Collis alighted on China. Barring a few historiographical issues – he was writing before Hugh Trevor-Roper’s demolition of Edmund Backhouse in The Hermit of Peking, so Collis uses some of the products of that old fraud’s pen without scepticism – his turn was successful.

Studies of Chinese history – including a sympathetic and colourful history of the prelude to the first Opium War, Foreign Mud, and a work on Confucius, The First Holy One – are equally of note. Most monumental is Collis’s attempt to create a diorama of the Middle Kingdom as encountered by Western emissaries to China’s imperial court in The Great Within.

Collis wrote three plays, none of which were performed; and he dabbled in films – none of which were produced. He cultivated elite friends, such as Bill, Viscount Astor. Collis was well-connected for a disgruntled ex-civil servant, but not at all for what he now was: a writer whose books appeared often, and which when they appeared got good notices; a writer who had transformed from a one-man imperial awkward squad to an intellectual, whose opinion on all manner of things was actively sought.
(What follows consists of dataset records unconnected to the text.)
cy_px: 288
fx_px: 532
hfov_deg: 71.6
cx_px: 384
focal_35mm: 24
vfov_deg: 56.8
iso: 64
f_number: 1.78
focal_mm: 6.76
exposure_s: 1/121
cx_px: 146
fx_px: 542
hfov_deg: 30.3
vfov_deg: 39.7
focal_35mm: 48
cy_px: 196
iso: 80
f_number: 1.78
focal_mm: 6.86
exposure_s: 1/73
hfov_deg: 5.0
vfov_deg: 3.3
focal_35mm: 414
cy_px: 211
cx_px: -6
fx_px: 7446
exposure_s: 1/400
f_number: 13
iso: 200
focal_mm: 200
Collis then wrote what are his most beautiful and now-unfashionable works: retellings, in a language of fairytale and wonder, of myth, legend and magic. Some of them are reconstitutions of canonical works. The Quest for Sita is a telling of a portion of the Ramayana.
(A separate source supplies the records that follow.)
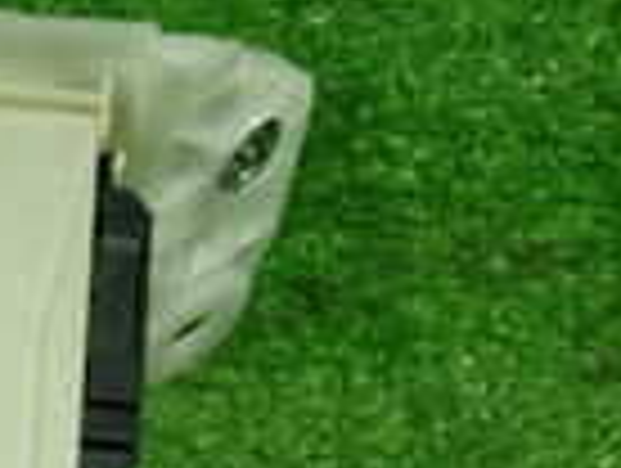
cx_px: -360
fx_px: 2336
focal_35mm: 130
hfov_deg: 14.0
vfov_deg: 11.1
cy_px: 639
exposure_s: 1/50
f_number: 2.3
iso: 200
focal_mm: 5.4
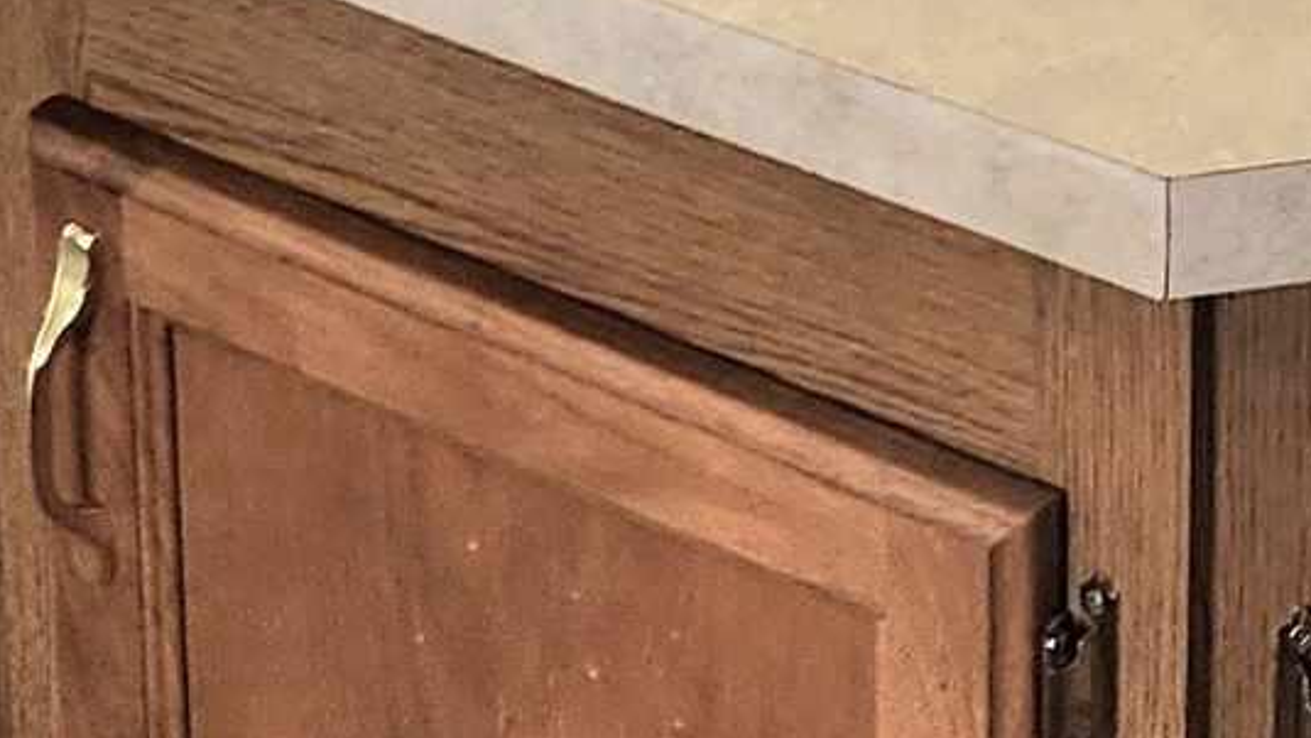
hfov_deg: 14.3
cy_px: -1238
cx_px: 1679
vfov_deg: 7.6
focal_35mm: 144
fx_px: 5006
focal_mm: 6.4
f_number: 1.8
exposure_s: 1/182
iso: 64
In The Descent of the God, Collis himself features. It is a tale of the magical powers of an island hill within his jurisdiction while he was a civil servant. He bracketed this tale as a ‘romance’; it has an ancient story about angering the gods within its framing narrative – but it is clear that Collis himself believed in the supernatural. The book describes a hill that emanates a fragrance so strong as to convince locals of the presence of a powerful spirit – a hill whose soil, when analysed scientifically, has no uncommon properties,  but where Collis believed he had seen ghosts.

Postwar, Collis wrote his memoirs in two back-to-back volumes – The Journey Out and Into Hidden Burma – parts of which are tedious, like all memoirs of school, others illuminating, notably that which deals with his service in the First World War as an officer in an ill-fated Burmese regiment. He was sent to the Middle East, where his men faced their own demons more than the enemy; they committed suicide at a frightening rate.
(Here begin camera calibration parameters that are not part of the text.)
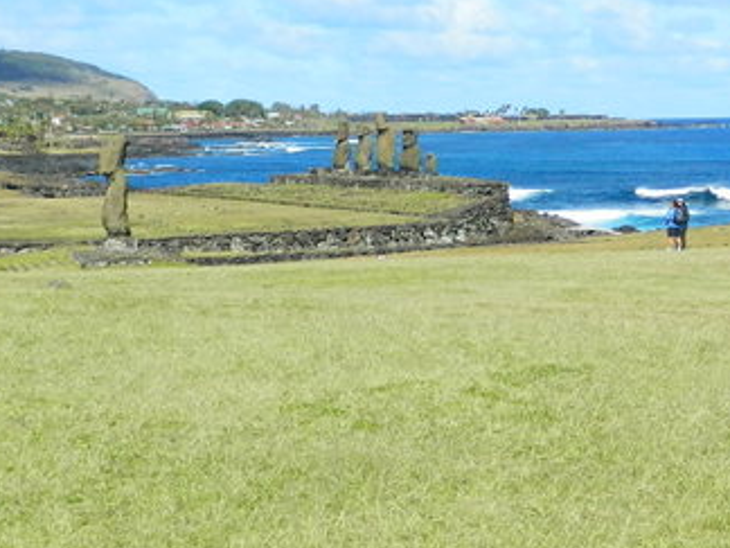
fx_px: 1666
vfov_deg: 18.6
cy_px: 189
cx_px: 511
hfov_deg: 24.5
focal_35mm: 79
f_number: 8.7
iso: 80
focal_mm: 4.5
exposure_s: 1/160
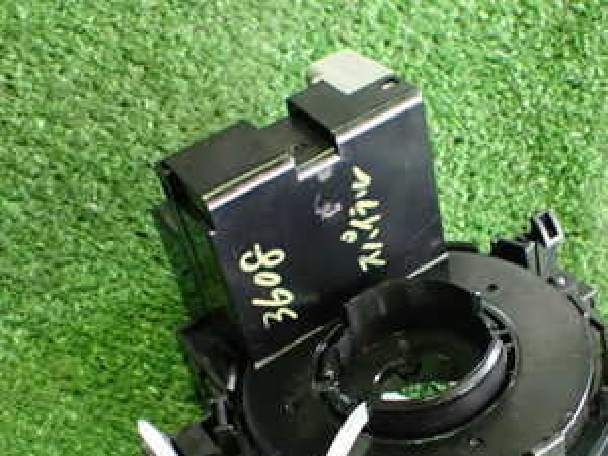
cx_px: 381
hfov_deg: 32.0
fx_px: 1054
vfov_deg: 24.2
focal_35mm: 60
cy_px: 343
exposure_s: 1/40
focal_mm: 5.4
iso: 800
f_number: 2.3
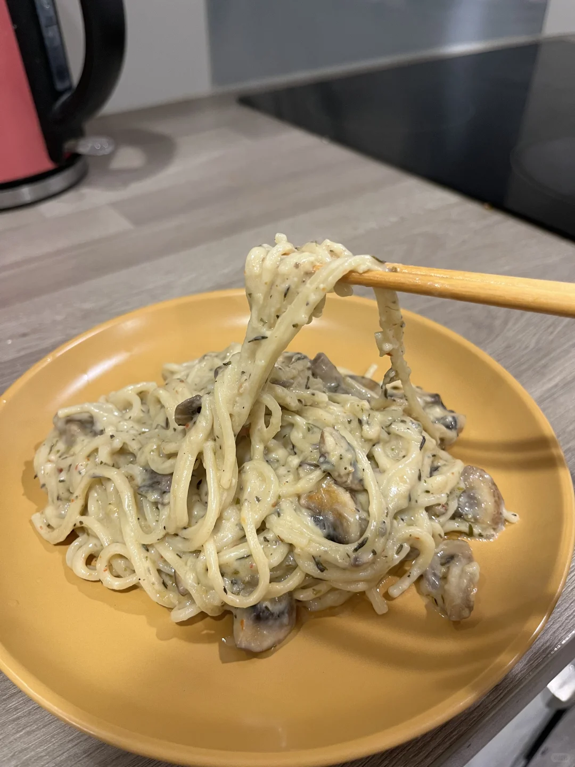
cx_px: 288
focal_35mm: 26
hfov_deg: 53.1
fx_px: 576
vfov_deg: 67.3
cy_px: 384
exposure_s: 1/50
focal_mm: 5.1
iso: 125
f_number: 1.6
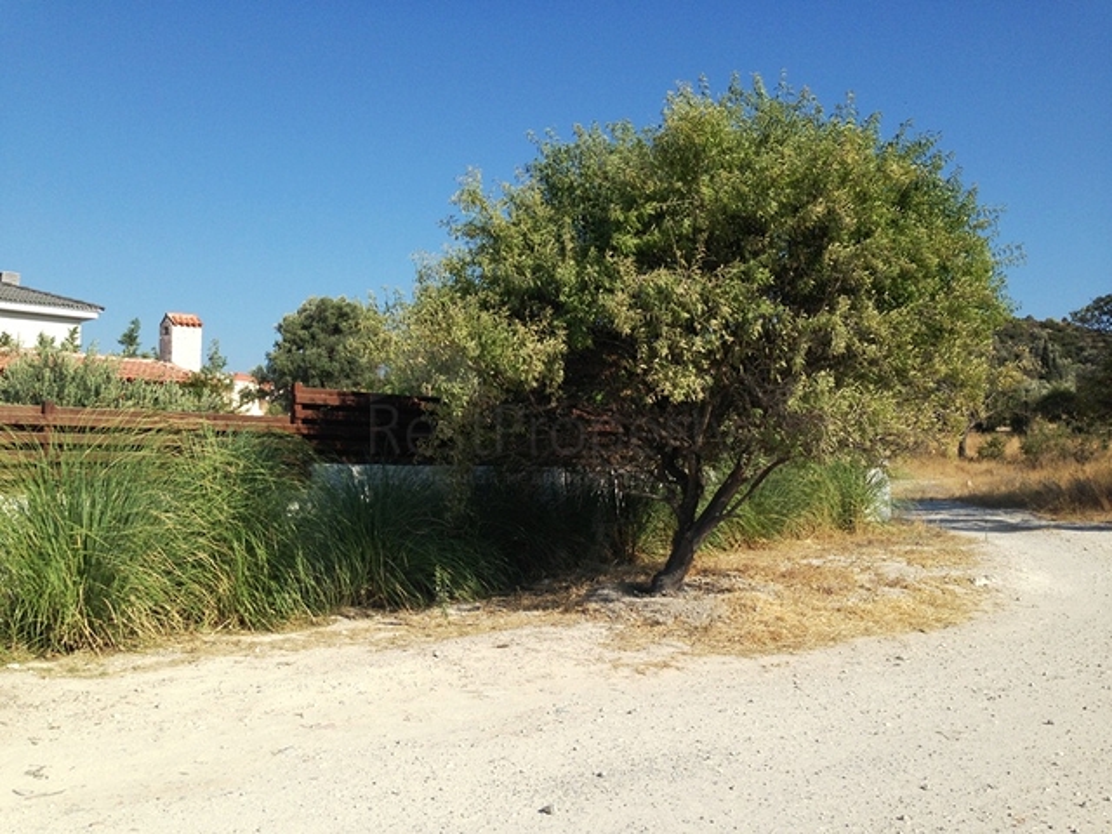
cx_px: 556
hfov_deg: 55.4
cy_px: 417
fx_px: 1060
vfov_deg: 42.9
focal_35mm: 33
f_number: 2.4
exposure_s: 1/1808
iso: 50
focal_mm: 4.13
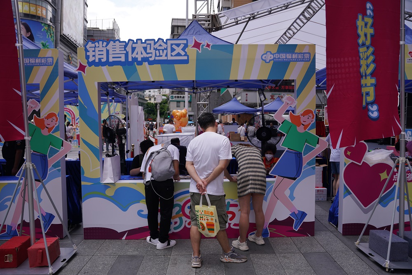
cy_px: 138
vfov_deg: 40.5
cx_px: 206
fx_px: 372
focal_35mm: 32
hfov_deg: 58.0
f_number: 4.5
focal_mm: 32.5
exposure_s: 1/500
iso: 200
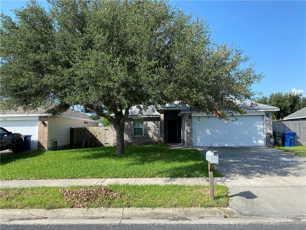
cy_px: 115
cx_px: 153
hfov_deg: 67.3
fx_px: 230
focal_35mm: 26
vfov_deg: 53.1
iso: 32
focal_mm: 4.25
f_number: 1.8
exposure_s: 1/1484
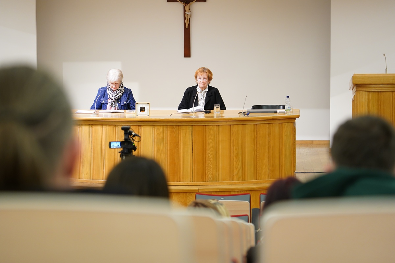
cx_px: 198
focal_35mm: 105
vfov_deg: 13.0
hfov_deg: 19.5
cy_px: 132
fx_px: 1152
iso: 1600
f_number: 4
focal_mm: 105
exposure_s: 1/100
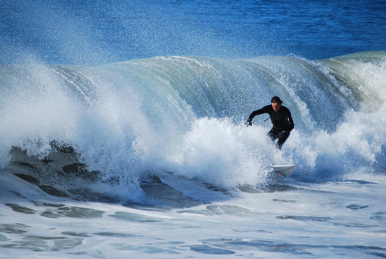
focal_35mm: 300
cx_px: 193
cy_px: 130
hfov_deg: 6.9
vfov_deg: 4.6
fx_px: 3223
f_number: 5.6
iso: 200
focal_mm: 200
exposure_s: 1/1250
Collis turned to history late in life: elegant little books on Cortés and Marco Polo, and a peculiar but enjoyable history of the Peasants’ Revolt as a continuation of the Hundred Years’ War, The Hurling Time. A series of portraits of travellers: The Land of the Great Image, on the friar Sebastien Manrique; and The Grand Peregrination, the first biography in any language on Fernao Mendes Pinto, author of one of the great classics of Portugal, who, like Marco Polo, was disdained by many in his lifetime, accused of lying, of being a rough man with no knowledge of the things he claimed to have seen with his own eyes.

Collis was a man whose time in the civil service came to an end when it was still inconvenient to imagine civil rights for some classes and races, where the ‘colour bar’ was real. He retired before he could have a hand in decolonisation, but it is clear where his sympathies lay.

Orwell wrote that Collis was ‘good imperialist’ with ‘concern for the good name of English justice’, but Collis’s own books contradict that impression. He was a romantic, uncategorisable man. His superstitions were Burmese, just as his sympathies were.

In the penultimate year of his life, 1972, Collis was at an event attended by Prime Minister Edward Heath. As if motivated to sum up, Collis defined himself thus: ‘I am Maurice Collis. I have written thirty-five books, some of which were considered bolshy in their day, but I believe there is nothing in any of them that a modern conservative could object to.’

Only when the empire was dead was Collis’ place in the world made right.